I am trying to understand how the following CDF expression is obtained.
$h_1 = \text{min}(f, g)$ ---(1)
where $f, g$ are independent and identically distributed random variables.
$F_{h_1}(h) = \text{Pr}(h_1 < h) = \text{Pr}(\text{min}(f, g) < h)$ ----(2)
$F_{h_1}(h) = 1-(1-\text{Pr}(f<h))(1-\text{Pr}(g<h))$ ----(3)
$F_{h_1}(h) = $F_{f}(h)+ F_{g}(h) - F_{f}(h)*F_{g}(h)$----(4)
where $F(.)$ denotes CDF.
I had understood eq. (1) and (2) clearly, but not getting how eq. (3) and (4) is obtained.
Any help in this regard will be highly appreciated.

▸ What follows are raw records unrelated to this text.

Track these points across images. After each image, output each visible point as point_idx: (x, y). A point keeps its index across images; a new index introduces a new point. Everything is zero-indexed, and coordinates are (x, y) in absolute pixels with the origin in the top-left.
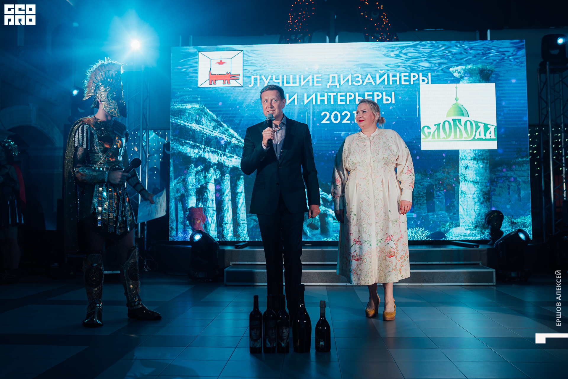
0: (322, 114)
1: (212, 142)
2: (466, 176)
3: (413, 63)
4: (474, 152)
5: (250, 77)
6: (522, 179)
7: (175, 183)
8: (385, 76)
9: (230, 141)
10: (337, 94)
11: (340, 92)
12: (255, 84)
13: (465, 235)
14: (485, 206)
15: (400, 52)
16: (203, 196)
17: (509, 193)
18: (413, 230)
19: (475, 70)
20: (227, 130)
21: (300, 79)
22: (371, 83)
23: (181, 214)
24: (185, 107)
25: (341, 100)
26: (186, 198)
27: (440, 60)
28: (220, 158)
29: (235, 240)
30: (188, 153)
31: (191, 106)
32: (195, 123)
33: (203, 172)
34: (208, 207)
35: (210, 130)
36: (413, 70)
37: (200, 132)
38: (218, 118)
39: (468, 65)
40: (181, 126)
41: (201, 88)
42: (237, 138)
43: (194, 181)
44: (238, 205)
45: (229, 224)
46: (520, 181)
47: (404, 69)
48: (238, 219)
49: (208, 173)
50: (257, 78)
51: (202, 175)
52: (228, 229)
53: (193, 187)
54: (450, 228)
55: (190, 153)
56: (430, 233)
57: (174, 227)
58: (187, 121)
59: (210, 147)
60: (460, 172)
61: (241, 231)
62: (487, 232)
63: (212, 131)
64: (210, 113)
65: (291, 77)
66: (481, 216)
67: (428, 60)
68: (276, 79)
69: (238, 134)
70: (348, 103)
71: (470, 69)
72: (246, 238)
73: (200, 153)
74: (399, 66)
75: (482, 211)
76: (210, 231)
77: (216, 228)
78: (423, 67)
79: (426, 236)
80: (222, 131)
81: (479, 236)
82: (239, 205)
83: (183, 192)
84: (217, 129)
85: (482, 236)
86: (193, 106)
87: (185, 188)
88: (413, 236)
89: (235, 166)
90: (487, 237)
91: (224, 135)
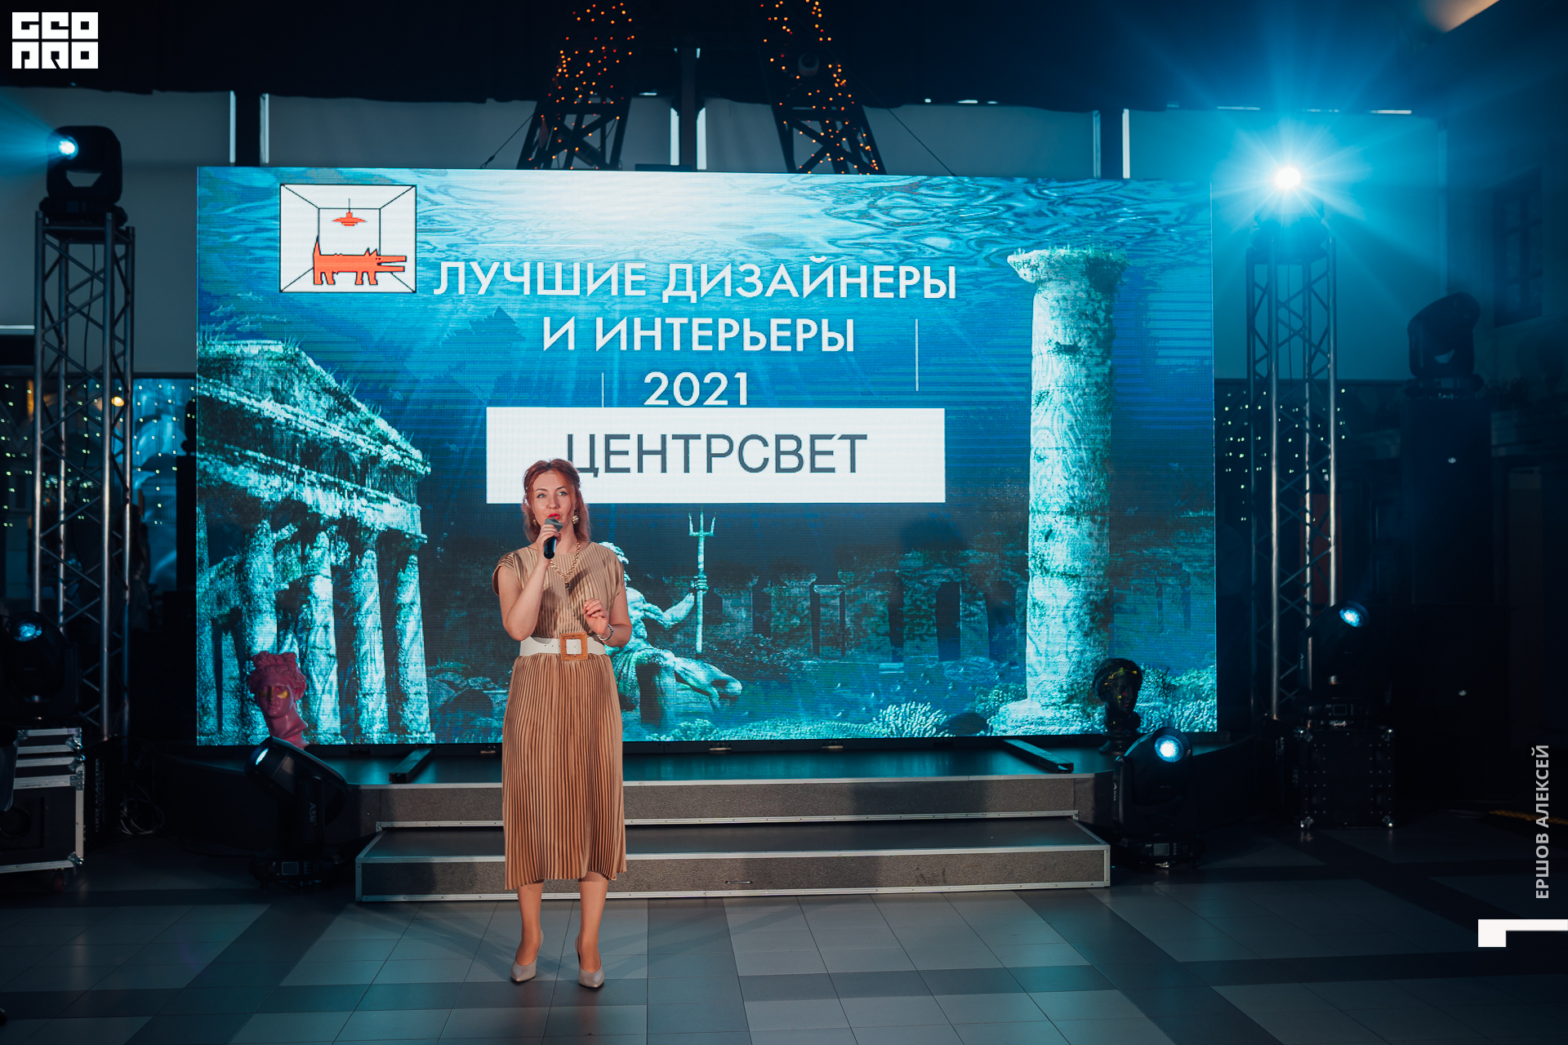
0: (648, 379)
1: (323, 455)
2: (1046, 558)
3: (906, 239)
4: (1070, 491)
5: (438, 267)
6: (1195, 568)
7: (213, 575)
8: (828, 274)
9: (379, 454)
10: (690, 322)
11: (699, 315)
12: (453, 286)
13: (1041, 722)
14: (1095, 641)
15: (872, 205)
16: (298, 615)
17: (1160, 606)
18: (900, 709)
19: (1076, 261)
20: (369, 422)
21: (583, 273)
22: (789, 291)
23: (231, 668)
24: (242, 351)
25: (703, 341)
26: (248, 621)
27: (982, 232)
28: (348, 503)
29: (394, 742)
30: (250, 487)
31: (260, 347)
32: (270, 400)
33: (296, 543)
34: (314, 647)
35: (317, 421)
36: (906, 258)
37: (287, 425)
38: (341, 385)
39: (1058, 248)
40: (229, 408)
41: (291, 296)
42: (397, 444)
43: (270, 568)
44: (401, 640)
45: (375, 695)
46: (1189, 574)
47: (880, 253)
48: (403, 682)
49: (312, 548)
50: (457, 269)
51: (293, 552)
52: (373, 711)
53: (267, 587)
54: (1001, 702)
55: (257, 488)
56: (945, 717)
57: (212, 706)
58: (248, 393)
59: (318, 472)
60: (1030, 548)
61: (411, 717)
62: (1100, 714)
63: (324, 425)
64: (318, 368)
65: (559, 267)
66: (1085, 670)
67: (948, 231)
68: (513, 274)
69: (400, 433)
70: (722, 347)
71: (1063, 258)
72: (426, 735)
73: (286, 487)
74: (867, 246)
75: (1088, 655)
76: (320, 716)
77: (338, 708)
78: (933, 251)
79: (936, 725)
80: (353, 423)
81: (1078, 725)
82: (406, 642)
83: (238, 603)
84: (337, 418)
85: (1085, 724)
86: (266, 348)
87: (244, 592)
88: (900, 725)
89: (392, 526)
90: (1100, 725)
91: (359, 436)
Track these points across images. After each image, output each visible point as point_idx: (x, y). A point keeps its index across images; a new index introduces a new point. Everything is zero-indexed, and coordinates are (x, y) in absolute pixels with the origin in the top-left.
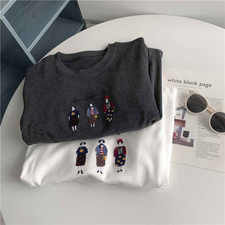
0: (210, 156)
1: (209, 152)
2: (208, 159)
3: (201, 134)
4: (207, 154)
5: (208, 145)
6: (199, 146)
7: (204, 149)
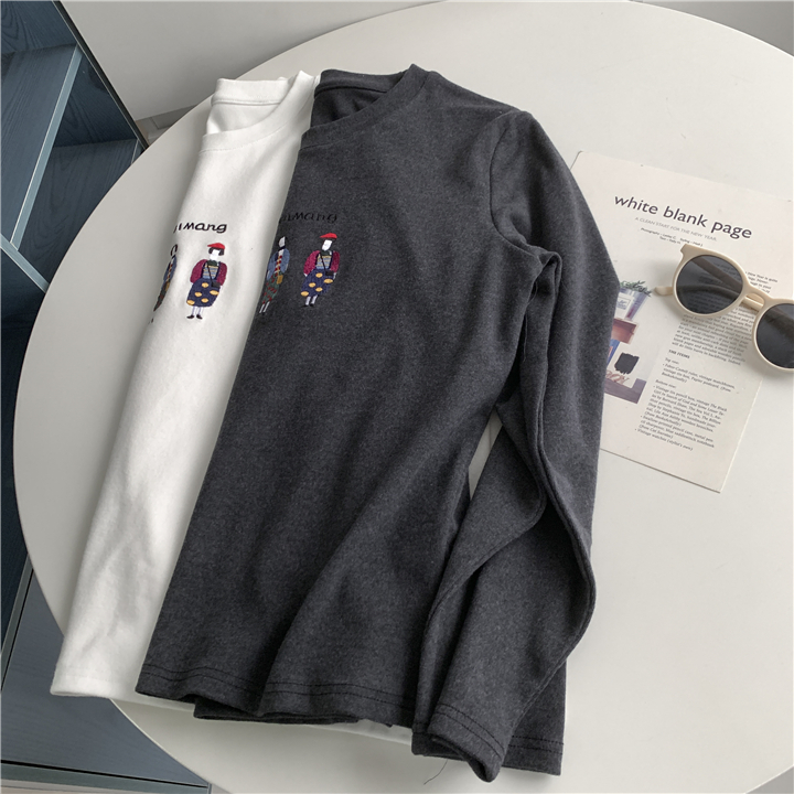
0: (683, 436)
1: (684, 426)
2: (676, 443)
3: (674, 370)
4: (675, 431)
5: (688, 405)
6: (657, 404)
7: (670, 414)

Note that \begin{align} F_{h_1}(h) &= Pr(min(f,g) < h) \\ &= 1 - Pr(min(f,g) \geq h). \end{align} If the minimum of $f$ and $g$ is bigger than $h$, then this means that both are bigger than $h$. So, we get \begin{align} F_{h_1}(h) &= 1 - Pr(min(f,g) \geq h) \\ &= 1 - Pr(f \geq h \text{ and } g \geq h). \end{align} Since, $f$ and $g$ are independent we know that \begin{align} F_{h_1}(h) &= 1 - Pr(f \geq h \text{ and } g \geq h) \\ &= 1 -Pr(f \geq h) \cdot Pr(g \geq h)\\ &=1 -\big(1 - Pr(f < h) \big) \cdot \big(1 - Pr(g < h) \big)\\ &= 1 - \Big( \big(1-F_{f}(h)) \cdot (1-F_{g}(h) \big) \Big)\\ &= 1 - \big( 1 + F_{f}(h)F_{g}(h) - F_{f}(h) - F_{g}(h) \big)\\ &= F_{f}(h) + F_{g}(h) - F_{f}(h)F_{g}(h). \end{align} We have now established equation 3 and 4.